Example of a filter in Google Analytics to reclassify msn.com traffic from referral to organic
UTM codes (short for urchin tracking module codes) are appended to the end of URLs in hyperlinks to guide analytics programmes in what the source, medium and campaign any traffic passing through that link should be labelled as.
A quick way to create a UTM code to add to your URLs is by visiting https://ga-dev-tools.appspot.com/campaign-url-builder/ and follow the instructions.
(To reiterate, because this really will cause you headaches, always write the letter case of the labels as you see them in your Google Analytics account – lowercase “g” for “Google” and lowercase “o” for “organic”.)
I would recommend as a minimum you add UTM tracking codes to your Google My Business listings as clicks from these to your website should be counted as organic visitors, not direct as Google currently attributes them. Make sure you add it to other URLs on your listing other than the main website link, such as the link to your menu if you have one. This will give you greater clarity over how your Google My Business listing is used.
I need to make a public service announcement at this stage on behalf of all analytics professionals. Please, please do not add UTM codes to pages within your website. By doing this you will be corrupting the data in your Google Analytics account.
If a visitor lands on your website through organic search and then clicks on a URL on your website with a UTM code on it, their information will then be changed for the rest of their journey through the site.
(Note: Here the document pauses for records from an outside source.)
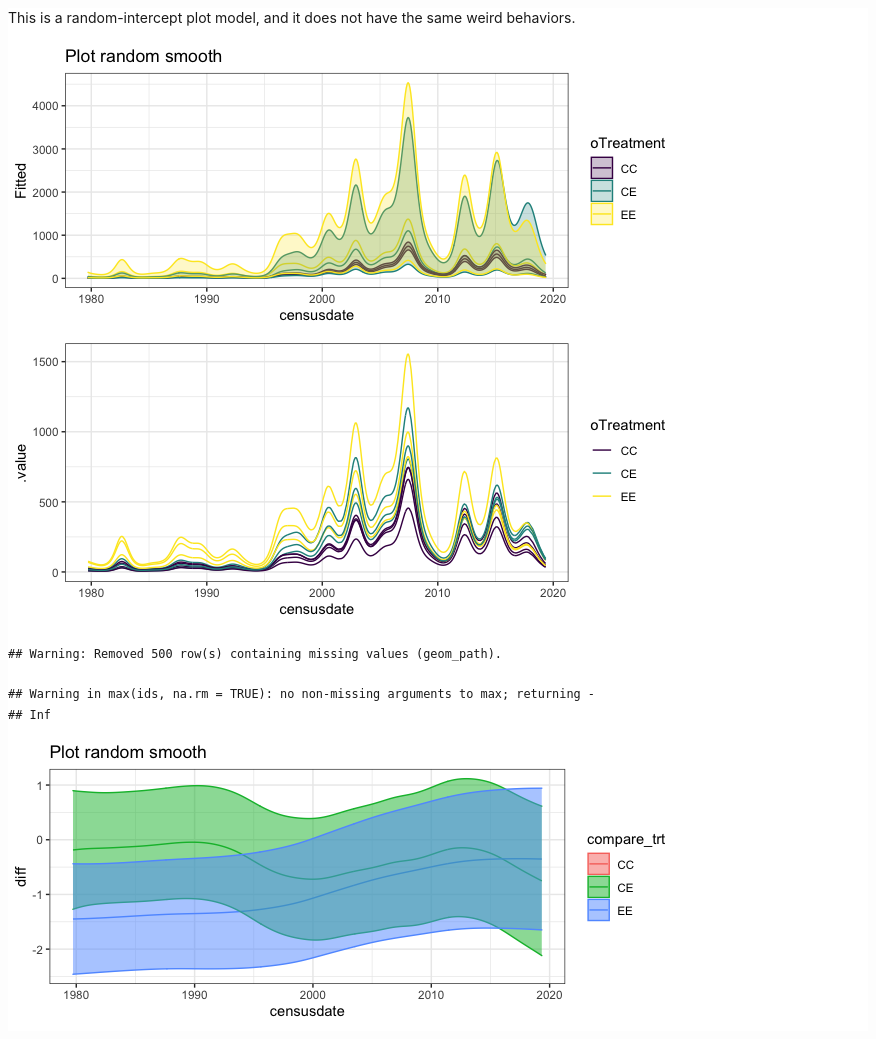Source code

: This is a random-intercept plot model, and it does not have the same
weird behaviors.

![](rand_v_smooth_files/figure-gfm/unnamed-chunk-5-1.png)![](rand_v_smooth_files/figure-gfm/unnamed-chunk-5-2.png)

    ## Warning: Removed 500 row(s) containing missing values (geom_path).

    ## Warning in max(ids, na.rm = TRUE): no non-missing arguments to max; returning -
    ## Inf

![](rand_v_smooth_files/figure-gfm/unnamed-chunk-5-3.png)
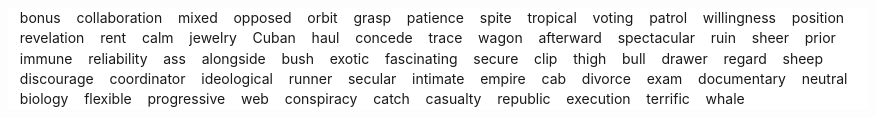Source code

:    bonus
   collaboration
   mixed
   opposed
   orbit
   grasp
   patience
   spite
   tropical
   voting
   patrol
   willingness
   position
   revelation
   rent
   calm
   jewelry
   Cuban
   haul
   concede
   trace
   wagon
   afterward
   spectacular
   ruin
   sheer
   prior
   immune
   reliability
   ass
   alongside
   bush
   exotic
   fascinating
   secure
   clip
   thigh
   bull
   drawer
   regard
   sheep
   discourage
   coordinator
   ideological
   runner
   secular
   intimate
   empire
   cab
   divorce
   exam
   documentary
   neutral
   biology
   flexible
   progressive
   web
   conspiracy
   catch
   casualty
   republic
   execution
   terrific
   whale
If their visit leads to a conversion you may not be able to attribute it back to the true channel that prompted that traffic.
UTM codes will only affect traffic that has clicked on the link with the UTM code on it. Therefore, it will not affect data that visited your site through that link before there was a UTM code.
To have a successful marketing campaign you need to understand how your audience is interacting with your brand and a core component of that is trustworthy data. Google Analytics is a valuable source of this data but it is imperative that you work to clean up as much “dark traffic” as possible to ensure your budgets and efforts are being allocated to your most profitable campaigns.